Unnamed: 0,version4id,ccode,trait
0,1,200,defense
1,1,200,nonaggression
2,1,235,defense
3,1,235,nonaggression
4,2,200,entente
...,...,...,...
2007,412,626,nonaggression
2008,413,651,nonaggression
2009,413,666,nonaggression
2010,414,2,entente


## Decompose into new tables

After exploring the tangled functional dependencies of the original dataset, you will want to break apart that dataset into new tables with proper functional dependencies. We can use the find_dependent_columns() function and add a few more steps.

In [10]:
from recipes import find_dependent_columns

For example, some columns that are dependent on the combination of 'conflict_id' and 'start_date2', the secondary start date.

In [11]:
find_dependent_columns(ucdp_df, ['conflict_id', 'start_date2'])

['location',
 'side_a',
 'side_a_id',
 'incompatibility',
 'territory_name',
 'start_date',
 'start_prec',
 'start_prec2',
 'ep_end_date',
 'gwno_a',
 'gwno_b',
 'gwno_loc',
 'region']

However, some of these columns can be determined only by the conflict_id. Which columns are dependent only on the combination of 'conflict_id' and 'start_date2'?

In [12]:
set(find_dependent_columns(ucdp_df, ['conflict_id', 'start_date2'])) - set(find_dependent_columns(ucdp_df, ['conflict_id']))

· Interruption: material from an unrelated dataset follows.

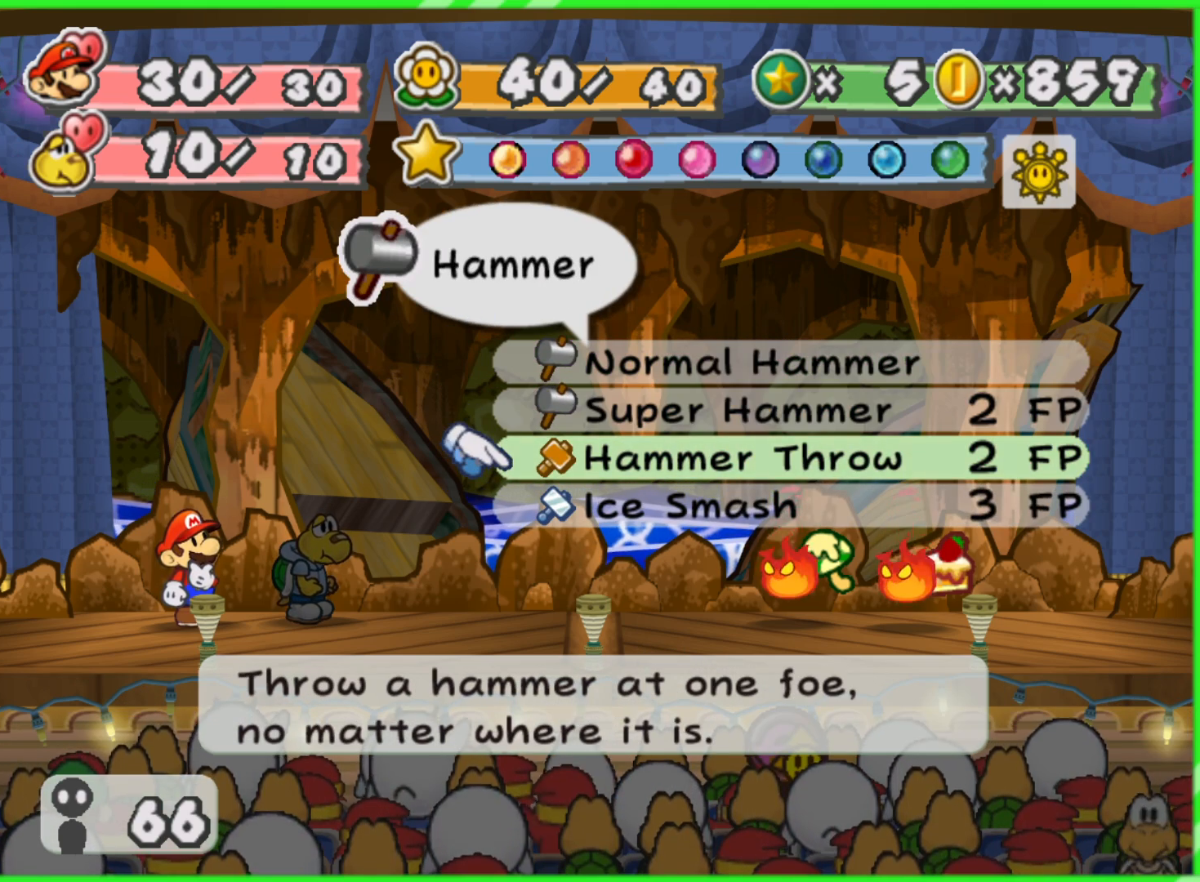
{"buttons": [], "left_stick": "center", "right_stick": "center", "events": []}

{'ep_end_date', 'start_prec2'}

So, let's create a dataframe for just these attributes.

In [13]:
ucdp_episode_df = ucdp_df[['conflict_id', 'start_date2', 'start_prec2', 'ep_end_date']].copy().drop_duplicates().dropna(subset=['conflict_id', 'start_date2'])
ucdp_episode_df

Unnamed: 0,conflict_id,start_date2,start_prec2,ep_end_date
0,13637,2015-03-03,1,
4,333,1978-04-27,1,
45,431,1979-12-27,1,1979-12-28
46,13692,2001-10-07,1,2001-11-13
47,215,1946-10-22,1,1946-12-31
...,...,...,...,...
2374,402,1994-04-28,2,1994-07-04
2375,318,1967-09-05,1,
2376,318,1967-09-05,1,1968-12-31
2377,318,1973-04-04,1,


Let's formalize this process into a generic function

In [14]:
def decompose_table(df, primary_key:list):
    # find which columns belong in this table
    table_columns = set(find_dependent_columns(df, primary_key))
    if len(primary_key) > 1:
        for column in primary_key:
            dependent_cols = set(find_dependent_columns(df, [column]))
            table_columns -= dependent_cols
    # create the new table
    new_df = df[primary_key + list(table_columns)].copy().dropna(subset=primary_key).drop_duplicates().reset_index(drop=True)
    return new_df

In [15]:
decompose_table(ucdp_df, ['conflict_id', 'start_date2']).sort_values(by=['conflict_id', 'start_date2', 'ep_end_date'])

Unnamed: 0,conflict_id,start_date2,ep_end_date,start_prec2
48,200,1946-07-21,1946-07-21,2
49,200,1952-04-09,1952-04-12,1
50,200,1967-03-31,1967-10-16,3
70,201,1946-08-31,1953-11-09,3
69,201,1946-08-31,,3
...,...,...,...,...
82,14129,2017-12-08,,2
371,14268,2017-06-11,2017-06-11,1
635,14275,2016-06-01,,1
758,14333,2016-03-07,2016-11-09,1


In [16]:
decompose_table(ucdp_df, ['conflict_id', 'start_date2']).to_csv("../example_datasets/transformed_data/ucdp_episodes.csv", index=False)

Further cleaning is still required, so let's save this dataset as it is now for further investigation.